Razor also has a personal reason for hating his rival: The Kid had an affair with Sally Rose (Kim Basinger), Razor’s girlfriend. Sally shows up at the (badly attended) press conference announcing “Grudgement Day” and tries to make amends with Razor. The Kid finally meets BJ (Jon Bernthal), the child produced from his liaison with Sally, and ultimately hires him as a trainer. Meanwhile, Razor enlists the services of his former trainer, Lightning (Alan Arkin). Lightning’s training methods include having Razor lift weights underwater and stick his hands into what may or may not be a bucket of urine.

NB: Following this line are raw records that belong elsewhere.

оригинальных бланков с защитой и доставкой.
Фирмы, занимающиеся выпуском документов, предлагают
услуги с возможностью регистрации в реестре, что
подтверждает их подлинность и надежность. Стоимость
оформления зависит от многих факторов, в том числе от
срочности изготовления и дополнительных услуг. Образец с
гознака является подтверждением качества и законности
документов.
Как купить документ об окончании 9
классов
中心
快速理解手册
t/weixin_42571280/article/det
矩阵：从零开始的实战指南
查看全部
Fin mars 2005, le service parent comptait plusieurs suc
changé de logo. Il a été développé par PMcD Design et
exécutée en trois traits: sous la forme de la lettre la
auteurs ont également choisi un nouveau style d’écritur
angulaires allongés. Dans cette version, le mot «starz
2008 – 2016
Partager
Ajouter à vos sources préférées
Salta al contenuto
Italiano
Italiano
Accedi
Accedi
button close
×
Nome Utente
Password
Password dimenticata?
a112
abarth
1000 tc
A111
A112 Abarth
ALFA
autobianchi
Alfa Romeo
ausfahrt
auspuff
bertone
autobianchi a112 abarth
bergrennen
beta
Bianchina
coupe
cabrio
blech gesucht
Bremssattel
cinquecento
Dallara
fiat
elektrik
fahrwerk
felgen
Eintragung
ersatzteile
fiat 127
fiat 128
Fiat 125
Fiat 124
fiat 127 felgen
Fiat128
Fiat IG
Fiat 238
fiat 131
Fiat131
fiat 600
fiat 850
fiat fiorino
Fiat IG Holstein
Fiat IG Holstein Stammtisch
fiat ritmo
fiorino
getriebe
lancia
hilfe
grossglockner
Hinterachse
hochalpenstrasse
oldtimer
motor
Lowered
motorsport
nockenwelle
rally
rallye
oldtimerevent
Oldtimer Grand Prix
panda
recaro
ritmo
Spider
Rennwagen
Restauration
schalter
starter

It’s no surprise that Grudge Match works in a few parodies of Stallone’s Rocky movies. After Lightning breaks several raw eggs into a glass, Razor comments, “Fighters still do this?” Later on, Razor looks ready to pound a slab of meat when Lightning asks him, “Do you have to hit everything?” There’s also a hint of Rocky when Razor tells Sally Rose, “I’m a fighter. I was born to be a fighter.” Stallone entering the ring at his age is actually somewhat believable thanks to his success in 2006’s Rocky Balboa. However, there are no jokes about DeNiro’s Oscar-winning role as Jake LaMotta in 1980’s Raging Bull. Perhaps director Peter Segal and screenwriters Tim Kelleher and Rodney Rothman felt such references would go over the head of the PG-13 audience.

Given his disastrous track record in comedic roles, Stallone wisely chooses to play the straight man here and displays the underappreciated acting talent he didn’t have much use for in last fall’s Escape Plan. He creates the more poignant fighter, and his final speech to his former love is somewhat touching. DeNiro has been criticized for putting his legendary acting talent at the service of lightweight comedies over the past 15 years, but when he’s good in comedy, as he is here, he’s very good. Basinger’s performance reminds us that in a fair world she’d be better known today for her acting ability than her battles with ex-husband Alec Baldwin. Arkin is a delight and has some of the movie’s best lines, while Hart firmly establishes himself as one of the funniest comics working today. He’ll get the chance to prove he can headline a movie when Ride Along opens later this month.

Grudge Match is not a great comedy like the original Meet the Parents or Segal’s earlier films Tommy Boy and Anger Management (easily the most underrated film of Adam Sandler’s career), but it has some good laughs. The sight of two senior citizens slugging it out in the ring could have been horrifying but is handled well, and the ending is surprisingly satisfying. Make sure not to leave when the credits start rolling, as one of the funniest scenes comes afterwards.